Pour celui qui est frappé d’une interdiction d’entrée dans l’espace Schengen, poursuit-il, obtenir une correction des données enregistrées est tout simplement impossible sans l’aide d’un avocat du pays dans lequel la décision a été rendue.

«Quant à la catégorie des individus placés sous surveillance discrète – un fait qui pose déjà problème en soi – elle est totalement privée d’accès à ses propres données», ajoute Heiner Busch.

En ce qui concerne Eurodac, il estime que le problème ne réside pas tant dans la protection des données que dans l’idée même qui est à la base du système.

«Eurodac ne contient pas de noms, c’est vrai. Mais on peut se demander s’il est légitime d’enregistrer tous les requérants d’asile de plus de 14 ans dans une banque de données centralisée uniquement pour éviter qu’ils ne puissent déposer une seconde demande.»

swissinfo, Andrea Tognina
(Traduction de l’italien: Alexandra Richard)

Le Système d’information de Schengen (SIS) contient un million de données sur des personnes physiques.
800’000 inscriptions concernent des personnes frappées d’une interdiction d’entrée dans l’espace Schengen.
15’000 inscriptions concernent des personnes recherchées pour délits d’ordre pénal.
Le système d’information lié à l’accord de Dublin (Eurodac) enregistre les empreintes digitales de tous les requérants d’asile de plus de 14 ans dont la demande d’asile a été rejetée par l’un des pays membres.

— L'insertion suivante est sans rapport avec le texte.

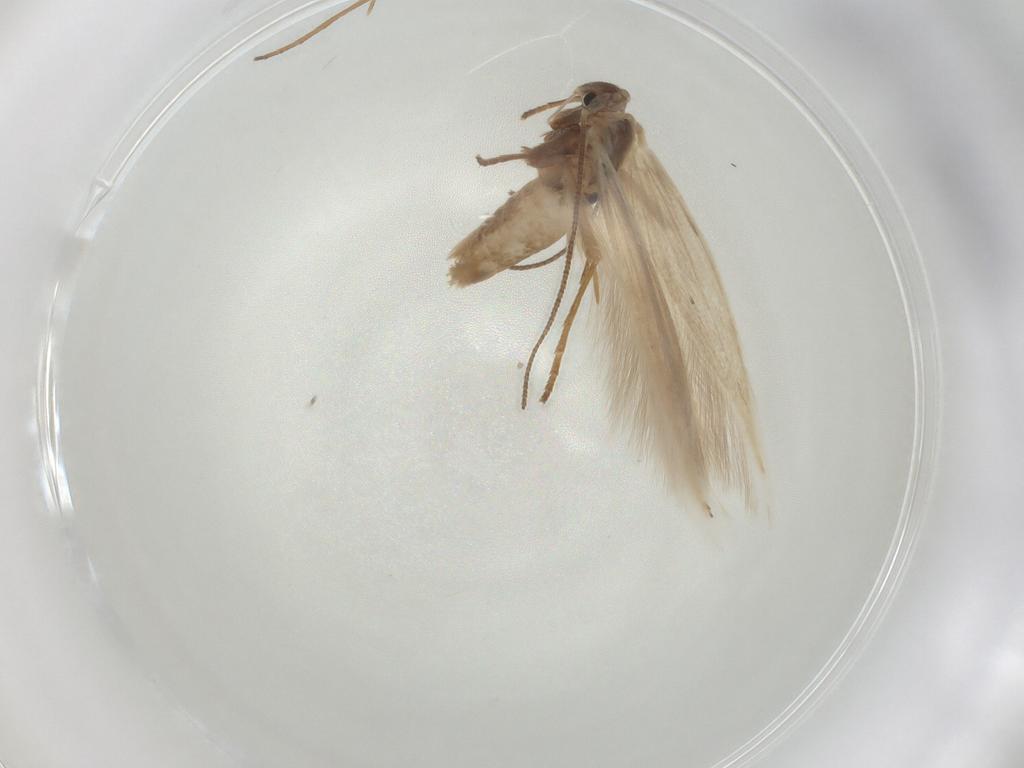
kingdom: Animalia
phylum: Arthropoda
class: Insecta
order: Lepidoptera
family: Bucculatricidae
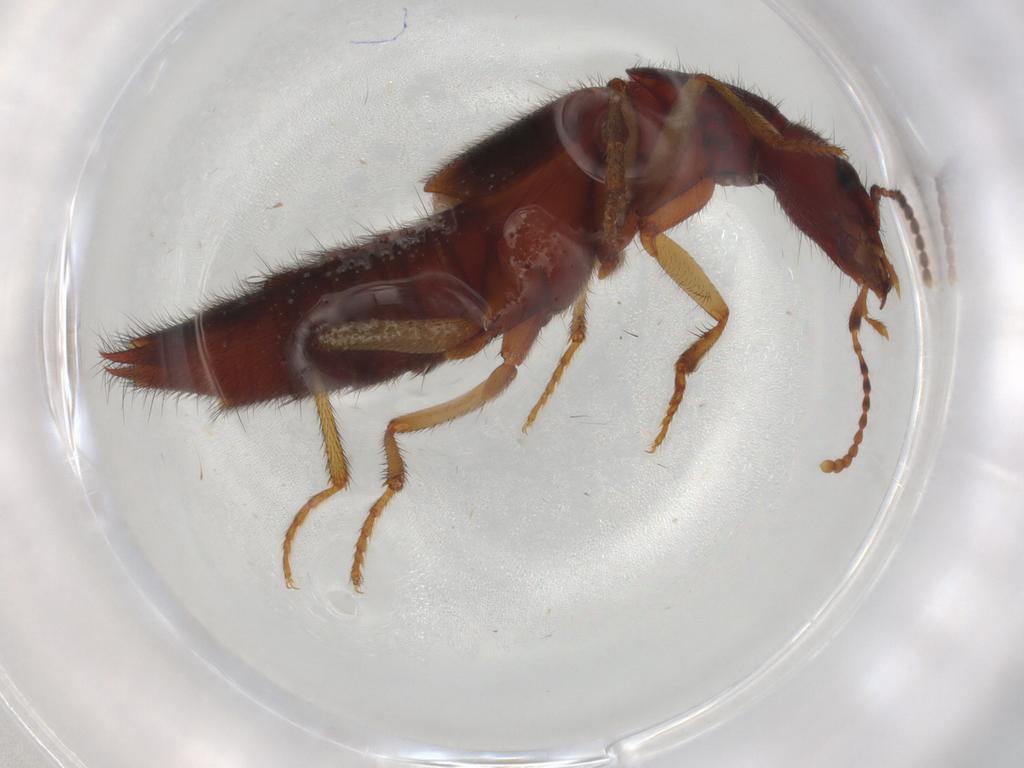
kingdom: Animalia
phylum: Arthropoda
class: Insecta
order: Coleoptera
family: Staphylinidae
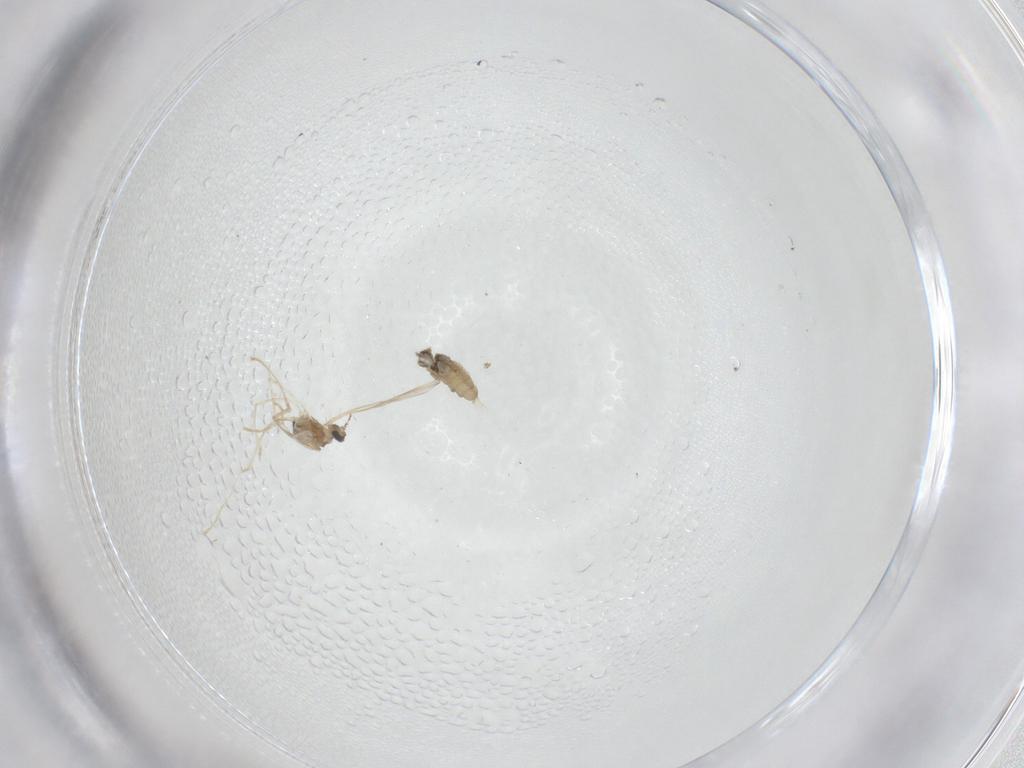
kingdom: Animalia
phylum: Arthropoda
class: Insecta
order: Diptera
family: Cecidomyiidae
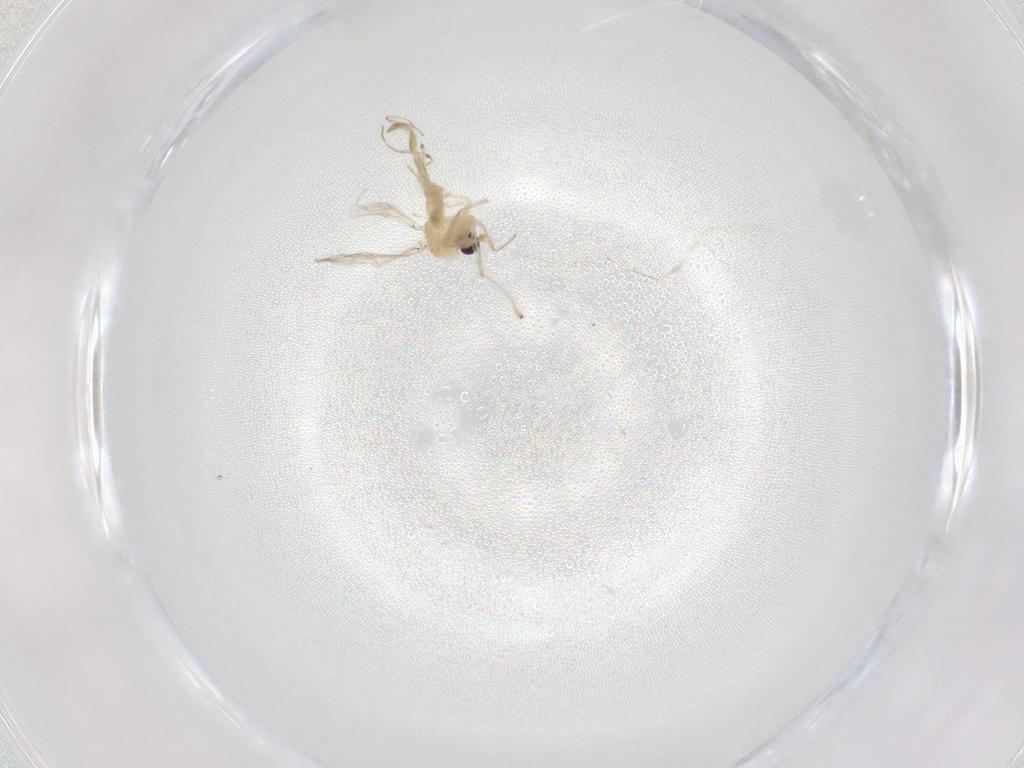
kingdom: Animalia
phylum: Arthropoda
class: Insecta
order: Diptera
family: Chironomidae
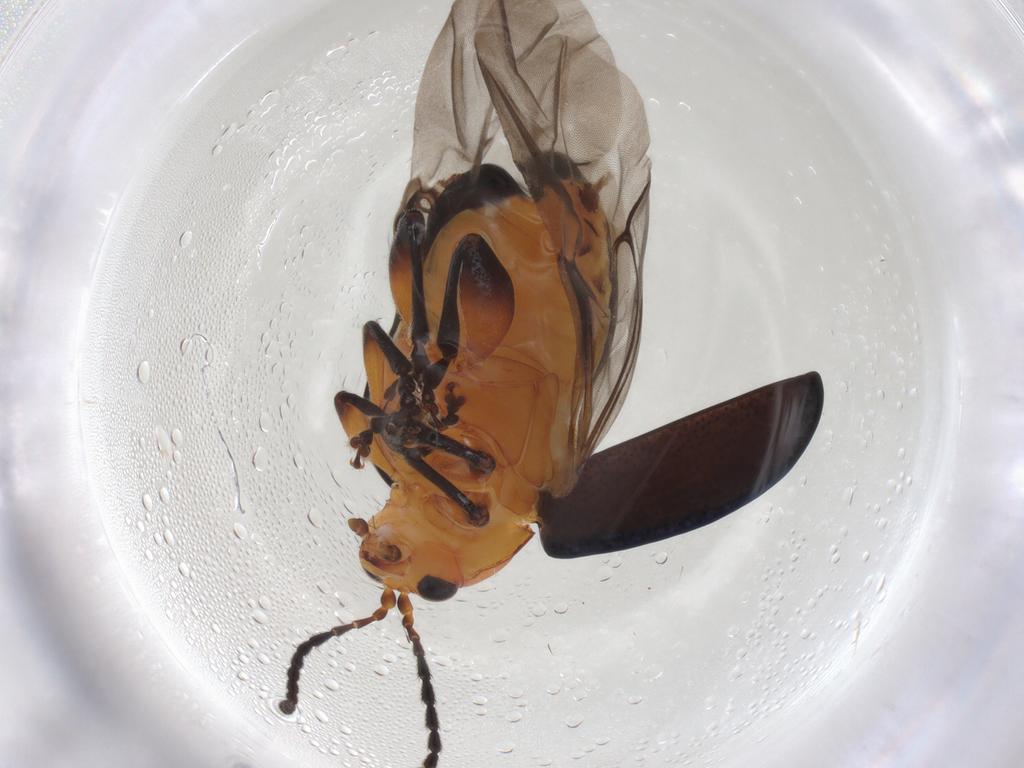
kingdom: Animalia
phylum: Arthropoda
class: Insecta
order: Coleoptera
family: Chrysomelidae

Conçu à l’origine pour huit Etats, le Système d’information de Schengen est aujourd’hui utilisé par 15 Etats. Il a atteint les limites de ses capacités.

En 2001, les travaux ont débuté pour lancer une nouvelle version du système (SIS II) en vue de l’élargissement de l’Union européenne.

SIS II devrait entrer en fonction en 2007. La Suisse, si elle accepte d’adhérer à l’accord de Schengen, devra attendre cette date-là.

La nouvelle version du SIS ne représente pas seulement une mise à jour technique.

Il est question d’introduire de nouvelles catégories de personnes dans le système, en particulier des individus violents à qui il faudrait interdire de participer aux manifestations sportives ou politiques.